Survey of Conflict Prevention and Cooperation 2004
The project uses public opinion polling to gather and then analyze a sample that represents the entire population of each of four different countries of Central Asia: Kazakhstan, Kyrgyzstan, Tajikistan, and Uzbekistan.
Kind of Data
Sample survey data [ssd]
Data provided to the World Bank by The Brookings Institution on January 31, 2006
The project uses public opinion polling to gather and then analyze a sample that represents the entire population of the country.
Producers and sponsors
The Brookings Institution
The World Bank
For all four Central Asian countries in this survey, the sampling procedure is a three-stage stratified clustered one. Census data on the territorial dispersion of the population is used as the base to start the sampling methodology. The sampling procedure takes the total population of the country, considers geographic units within the country as either urban or rural, and then develops random procedures to select who to survey in three stages: first by randomly selected smaller geographic urban and units in each province (the primary sampling units or PSUs), second randomly chosing households within these units, and third, to randomly select which household member to interview in each household.
The sampling frame used to divide these four countries into smaller geographic units to randomly sample from differs slightly for each Central Asian country, based on differences in data availability on the population of the country and its dispersion. Subsequent sections explain the sampling methodology used and how this sampling frame differs in each country.
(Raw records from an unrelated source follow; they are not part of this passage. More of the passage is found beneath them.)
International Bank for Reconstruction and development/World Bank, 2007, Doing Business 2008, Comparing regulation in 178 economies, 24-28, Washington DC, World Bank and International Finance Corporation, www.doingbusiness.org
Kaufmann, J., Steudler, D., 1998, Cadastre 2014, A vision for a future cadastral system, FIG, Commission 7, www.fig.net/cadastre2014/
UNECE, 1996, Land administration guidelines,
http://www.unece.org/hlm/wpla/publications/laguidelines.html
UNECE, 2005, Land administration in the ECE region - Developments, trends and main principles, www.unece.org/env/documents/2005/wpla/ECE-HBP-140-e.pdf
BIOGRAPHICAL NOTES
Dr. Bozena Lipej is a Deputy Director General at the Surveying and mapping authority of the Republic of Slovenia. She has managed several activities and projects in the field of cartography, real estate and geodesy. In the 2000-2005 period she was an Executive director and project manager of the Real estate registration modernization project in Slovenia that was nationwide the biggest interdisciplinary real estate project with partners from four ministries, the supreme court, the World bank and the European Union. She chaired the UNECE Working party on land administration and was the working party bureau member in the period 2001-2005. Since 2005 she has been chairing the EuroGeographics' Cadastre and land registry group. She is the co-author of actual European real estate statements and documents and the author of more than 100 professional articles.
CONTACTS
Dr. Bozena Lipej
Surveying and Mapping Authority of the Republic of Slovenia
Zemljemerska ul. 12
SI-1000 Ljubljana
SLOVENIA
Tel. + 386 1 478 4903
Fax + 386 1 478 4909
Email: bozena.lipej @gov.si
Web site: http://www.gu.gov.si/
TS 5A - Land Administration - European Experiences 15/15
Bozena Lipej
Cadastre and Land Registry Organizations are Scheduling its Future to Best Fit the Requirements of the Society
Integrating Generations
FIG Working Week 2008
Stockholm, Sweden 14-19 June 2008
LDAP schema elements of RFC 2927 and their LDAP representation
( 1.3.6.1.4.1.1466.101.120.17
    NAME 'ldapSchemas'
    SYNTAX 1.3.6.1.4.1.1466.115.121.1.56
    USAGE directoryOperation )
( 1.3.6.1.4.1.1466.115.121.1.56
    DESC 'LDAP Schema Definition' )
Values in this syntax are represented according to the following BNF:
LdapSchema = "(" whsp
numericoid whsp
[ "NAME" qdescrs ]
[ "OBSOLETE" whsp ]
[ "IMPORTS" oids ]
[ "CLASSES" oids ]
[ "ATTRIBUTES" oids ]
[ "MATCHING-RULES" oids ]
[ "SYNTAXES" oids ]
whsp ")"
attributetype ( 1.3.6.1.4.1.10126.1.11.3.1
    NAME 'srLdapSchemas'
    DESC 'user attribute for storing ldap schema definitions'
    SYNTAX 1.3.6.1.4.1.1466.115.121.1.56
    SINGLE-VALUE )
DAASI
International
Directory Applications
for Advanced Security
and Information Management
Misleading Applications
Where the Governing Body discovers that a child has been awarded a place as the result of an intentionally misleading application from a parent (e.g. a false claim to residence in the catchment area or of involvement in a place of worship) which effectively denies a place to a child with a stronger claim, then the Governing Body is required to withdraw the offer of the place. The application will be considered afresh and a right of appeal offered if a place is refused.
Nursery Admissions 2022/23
Then all four countries have PSUs, random selection of households, and random sampling of individuals within households using the same methods, which are discussed at length only in the first country example - Kazakhstan.
Kazakhstan has 14 provinces plus the cities of Almaty and Astana which are considered separate units. All provinces are divided into districts, of which there are 198 in the country. Districts incorporate towns (with more than 100,000 inhabitants), small towns (with between 30,000 to 100,000 inhabitants) and villages (less than 30,000 inhabitants). A number of villages, in turn, are incorporated into rural districts (selskiy okrug). In total, Kazakhstan has cities of Almaty and Astana, 17 towns, 258 small towns, 2,140 rural districts, and 7,986 villages. The population of Kazakhstan wass 14,953,126 people, of which 8,377,303 (56%) lived in urban areas, and 6,575,823 (44%) lived in rural areas as of January 1, 2004.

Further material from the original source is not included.